The assistant becomes a form of information laundering mechanism.
A doubtful claim enters through an unreliable source and comes out seconds later as a professional-looking and apparently objective answer.
A new attack surface
In cybersecurity, we have long considered external data potentially hostile.
We validate user input.
We control software dependencies.
We monitor exchanges with third-party services.
We verify the origin of files and executables.
With artificial intelligence, we must apply the same reasoning to information itself.
A web page, PDF document, knowledge base entry or search result should not automatically be considered trustworthy simply because it contains text.
Information itself becomes an attack surface.
The same principle applies to RAG and AI agents
Poisoning can happen at multiple levels:
- pretraining datasets
- fine-tuning datasets
- internal knowledge bases
- vector databases
- web search results
- external tools and agents
As systems gain permissions to send emails, modify documents, execute code or trigger workflows, poisoned information becomes much more dangerous.
The risk is no longer only that a model produces a wrong answer.
The risk is that we trust that answer enough to let it act.
Reducing the risk
There is no single solution.
Protection must cover the entire chain:
Prefer primary sources
Important claims should be verified through official and independent sources.
Preserve information provenance
RAG systems should track:
- origin
- author
- creation date
- import date
- confidence level
- modification history
Control document ingestion
Users should not be able to freely add documents that will later be treated as trusted knowledge.
Separate trust levels
Internal approved documentation, partner documents and public web pages should not receive the same level of confidence.
Detect coordinated campaigns
A sudden appearance of many similar documents should be considered a potential manipulation signal.

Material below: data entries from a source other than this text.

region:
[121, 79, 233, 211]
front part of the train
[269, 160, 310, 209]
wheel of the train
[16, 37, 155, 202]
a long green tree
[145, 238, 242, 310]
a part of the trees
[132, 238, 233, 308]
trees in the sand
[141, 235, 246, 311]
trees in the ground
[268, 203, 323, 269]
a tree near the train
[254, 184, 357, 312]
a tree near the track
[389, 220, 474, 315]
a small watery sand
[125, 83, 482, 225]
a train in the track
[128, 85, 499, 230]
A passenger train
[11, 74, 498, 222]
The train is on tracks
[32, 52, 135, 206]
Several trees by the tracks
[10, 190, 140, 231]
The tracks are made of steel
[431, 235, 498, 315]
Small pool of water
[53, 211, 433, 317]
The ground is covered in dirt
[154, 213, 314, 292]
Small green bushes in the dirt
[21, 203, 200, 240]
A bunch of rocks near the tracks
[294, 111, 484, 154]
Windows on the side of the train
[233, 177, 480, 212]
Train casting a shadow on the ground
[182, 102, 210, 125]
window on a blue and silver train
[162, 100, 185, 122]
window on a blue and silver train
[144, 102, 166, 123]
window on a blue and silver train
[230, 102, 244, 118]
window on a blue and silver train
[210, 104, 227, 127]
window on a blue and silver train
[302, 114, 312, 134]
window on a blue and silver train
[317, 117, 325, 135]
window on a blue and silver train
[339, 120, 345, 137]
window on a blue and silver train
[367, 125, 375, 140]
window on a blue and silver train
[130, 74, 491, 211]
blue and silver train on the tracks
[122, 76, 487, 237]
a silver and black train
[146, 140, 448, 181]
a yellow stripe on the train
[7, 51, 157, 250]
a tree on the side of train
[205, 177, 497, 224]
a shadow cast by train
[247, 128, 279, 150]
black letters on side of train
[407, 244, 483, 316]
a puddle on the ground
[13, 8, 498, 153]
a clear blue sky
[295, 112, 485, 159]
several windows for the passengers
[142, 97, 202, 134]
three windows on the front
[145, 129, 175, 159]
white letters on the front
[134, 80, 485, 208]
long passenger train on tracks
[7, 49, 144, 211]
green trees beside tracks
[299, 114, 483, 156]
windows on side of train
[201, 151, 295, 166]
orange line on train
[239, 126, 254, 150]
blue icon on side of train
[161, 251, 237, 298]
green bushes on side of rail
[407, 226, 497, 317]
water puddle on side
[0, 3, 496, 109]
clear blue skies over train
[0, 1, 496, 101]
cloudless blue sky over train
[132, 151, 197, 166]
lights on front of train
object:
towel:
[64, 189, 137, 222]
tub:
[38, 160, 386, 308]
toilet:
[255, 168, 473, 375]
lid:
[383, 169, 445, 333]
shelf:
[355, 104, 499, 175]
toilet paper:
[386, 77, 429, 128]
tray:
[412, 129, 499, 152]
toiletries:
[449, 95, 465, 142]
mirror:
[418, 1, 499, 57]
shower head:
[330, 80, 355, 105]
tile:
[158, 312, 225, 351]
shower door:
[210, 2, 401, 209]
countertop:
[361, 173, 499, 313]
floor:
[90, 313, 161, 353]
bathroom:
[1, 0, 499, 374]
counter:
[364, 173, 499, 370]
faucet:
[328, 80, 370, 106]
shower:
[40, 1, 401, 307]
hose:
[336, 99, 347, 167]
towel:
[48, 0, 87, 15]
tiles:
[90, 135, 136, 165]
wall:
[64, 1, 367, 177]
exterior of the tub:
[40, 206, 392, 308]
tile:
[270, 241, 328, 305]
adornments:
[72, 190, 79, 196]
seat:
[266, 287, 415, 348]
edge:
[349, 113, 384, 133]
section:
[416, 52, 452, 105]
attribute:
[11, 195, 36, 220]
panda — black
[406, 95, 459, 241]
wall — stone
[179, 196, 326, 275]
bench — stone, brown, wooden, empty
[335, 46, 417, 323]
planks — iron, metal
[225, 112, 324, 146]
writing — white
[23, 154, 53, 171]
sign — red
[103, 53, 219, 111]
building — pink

Test AI systems offensively
Applications using LLMs should be tested against:
- fake documents
- conflicting sources
- malicious content
- hidden instructions
- retrieval manipulation attempts
Keep humans involved
The more important the decision, the less it should rely exclusively on an AI-generated answer.
AI is an interface, not a source
The real danger is not discovering that AI systems can make mistakes.
We already know that.
The danger appears when we stop verifying their answers because they are faster, more accessible and better written than the original sources.
AI can be an excellent tool to:
- search
- summarize
- compare
- translate
- explain
- explore a topic
It should not become an oracle.
A fundamental cybersecurity rule remains valid:
Any external data should be considered potentially hostile.
With artificial intelligence, even knowledge becomes user input.